**TRAVAIL À RÉALISER**
a - D'après l'article sur le Smic, combien de foyers bénéficiaient de la prime d'activité au 30 juin ?
b - Indiquez si chacune des affirmations suivantes est conforme à l'article sur le Smic, en citant les mots décisifs du texte : (i) le groupe d'experts a été créé en 2008 ; (ii) les experts conseillent au gouvernement d'accorder un « coup de pouce » au Smic ; (iii) la revalorisation exceptionnelle de la prime d'activité en 2019 s'élevait à 90 euros.
c - Rédigez la suite de l'article sur le Smic à partir de sa dernière phrase.

Smic : le groupe d'experts recommande au gouvernement de s'en tenir à la revalorisation automatique

Smic : le groupe d'experts recommande au gouvernement de s'en tenir à la revalorisation automatique
Des figurines représentant des travailleurs posées devant des acronymes symbolisant l'économie (illustration)

, publié le vendredi 06 décembre 2019 à 11h45

Selon le groupe d'experts sur le Smic, revaloriser la prime d'activité est beaucoup plus efficace qu'un "coup de pouce" au Smic pour lutter contre la pauvreté.

Le Smic sera-t-il revalorisé au-delà de l'augmentation automatique ? Selon le groupe d'experts sur le Smic, consulté avant chaque revalorisation du salaire minimum, le gouvernement devrait s'en tenir à la revalorisation automatique et s'abstenir de "coup de pouce". Dans son rapport transmis jeudi 5 décembre à l'AFP, ce groupe d'experts, composé d'un panel d'économistes, estime que les augmentations supplémentaires nuisent à l'emploi des moins qualifiés, dont le taux de chômage est toujours élevé, tout en ayant un "impact limité contre la pauvreté"



En tenant compte des prestations de soutien telle la prime d'activité et en proportion du salaire médian français, le Smic "a la double caractéristique d'être le plus élevé des pays de l'OCDE en termes de revenu disponible" et "d'être dans la moyenne quand il s'agit du coût total du travail", explique le groupe d'experts.

Ce résultat "a été obtenu au cours du temps par une politique systématique et transpartisane de réduction des contributions sociales employeurs sur les bas salaires", poursuivent ces économistes qui notent "qu'elle a atteint ses limites" puisqu'il ne reste plus que la cotisation accidents du travail et maladies professionnelles.

Depuis sa création en 2008, ce comité d'experts s'est toujours montré défavorable à une hausse supplémentaire du Smic.

Dans leur rapport, les experts présentent également plusieurs simulations qui montrent que la revalorisation exceptionnelle de 90 euros de la prime d'activité, mise en oeuvre en 2019, "a davantage contribué à réduire la pauvreté qu'un relèvement du Smic de la même valeur". Cette revalorisation devrait faire diminuer de 8 points la part de ménages pauvres dans les bénéficiaires de la prime d'activité en 2019 (de 27 à 19%). La prime d'activité bénéficiait au 30 juin à 4,17 millions de foyers, soit 1,44 million de plus que l'an dernier.

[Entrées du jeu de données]
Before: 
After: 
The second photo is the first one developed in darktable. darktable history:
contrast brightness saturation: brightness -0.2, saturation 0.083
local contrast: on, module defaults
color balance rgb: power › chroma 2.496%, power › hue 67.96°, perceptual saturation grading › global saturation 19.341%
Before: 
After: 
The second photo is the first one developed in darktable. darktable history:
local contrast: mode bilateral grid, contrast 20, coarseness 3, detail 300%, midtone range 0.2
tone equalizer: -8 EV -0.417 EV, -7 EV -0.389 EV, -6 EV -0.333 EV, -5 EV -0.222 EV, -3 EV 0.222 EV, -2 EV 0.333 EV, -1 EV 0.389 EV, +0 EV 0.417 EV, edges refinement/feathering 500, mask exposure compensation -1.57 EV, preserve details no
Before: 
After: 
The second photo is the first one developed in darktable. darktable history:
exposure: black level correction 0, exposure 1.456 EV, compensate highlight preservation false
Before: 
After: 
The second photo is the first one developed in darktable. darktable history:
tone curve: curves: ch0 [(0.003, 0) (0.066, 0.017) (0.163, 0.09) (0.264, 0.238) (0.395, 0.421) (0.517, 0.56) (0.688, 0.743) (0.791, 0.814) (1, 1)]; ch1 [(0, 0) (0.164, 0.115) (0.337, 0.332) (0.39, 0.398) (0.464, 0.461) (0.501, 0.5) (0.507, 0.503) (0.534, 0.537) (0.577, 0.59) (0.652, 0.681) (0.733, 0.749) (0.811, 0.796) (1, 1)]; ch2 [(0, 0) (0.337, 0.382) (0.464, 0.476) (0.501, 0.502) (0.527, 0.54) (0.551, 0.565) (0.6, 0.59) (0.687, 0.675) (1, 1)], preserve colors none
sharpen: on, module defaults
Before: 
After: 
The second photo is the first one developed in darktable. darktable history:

**CORRIGÉ DES EXERCICES**
a - 4,17 millions de foyers.

b -
(i) Oui : « Depuis sa création en 2008 ».
(ii) Non : « le gouvernement devrait s'en tenir à la revalorisation automatique et s'abstenir de "coup de pouce" ».
(iii) Oui : « la revalorisation exceptionnelle de 90 euros de la prime d'activité ».

c -
Chaque année, le Smic est revalorisé de façon mécanique. Cette hausse est calculée selon deux critères : l'inflation constatée pour les 20% de ménages aux plus faibles revenus et la moitié du gain de pouvoir d'achat du salaire horaire de base ouvrier et employé (SHBOE). Le 1er janvier 2019, cette revalorisation s'est élevée à 1,5%.

Cette année encore, les experts du comité préconisent de réformer cette formule pour ne garder que le critère de l'inflation ou même aucun critère. Selon eux, cela "accroîtrait la responsabilité des pouvoirs publics (...), en particulier dans le contexte de la réflexion actuelle sur une unification des minimas sociaux" et "contribuerait à renforcer le rôle de la négociation collective dans la définition des normes salariales". 

Le groupe d'experts a également examiné cette année les grilles salariales des fonctionnaires et constaté que, "pour de nombreux agents, les rémunérations les plus basses ont eu tendance à s'aligner sur le Smic au cours du temps et que nombre de carrières se déroulent désormais au voisinage du Smic". "Ces caractéristiques peuvent contribuer à un sentiment diffus de perte de perspectives et de déclassement, conduisant in fine à des problèmes d'attractivité pour les fonctions publiques", notent-ils.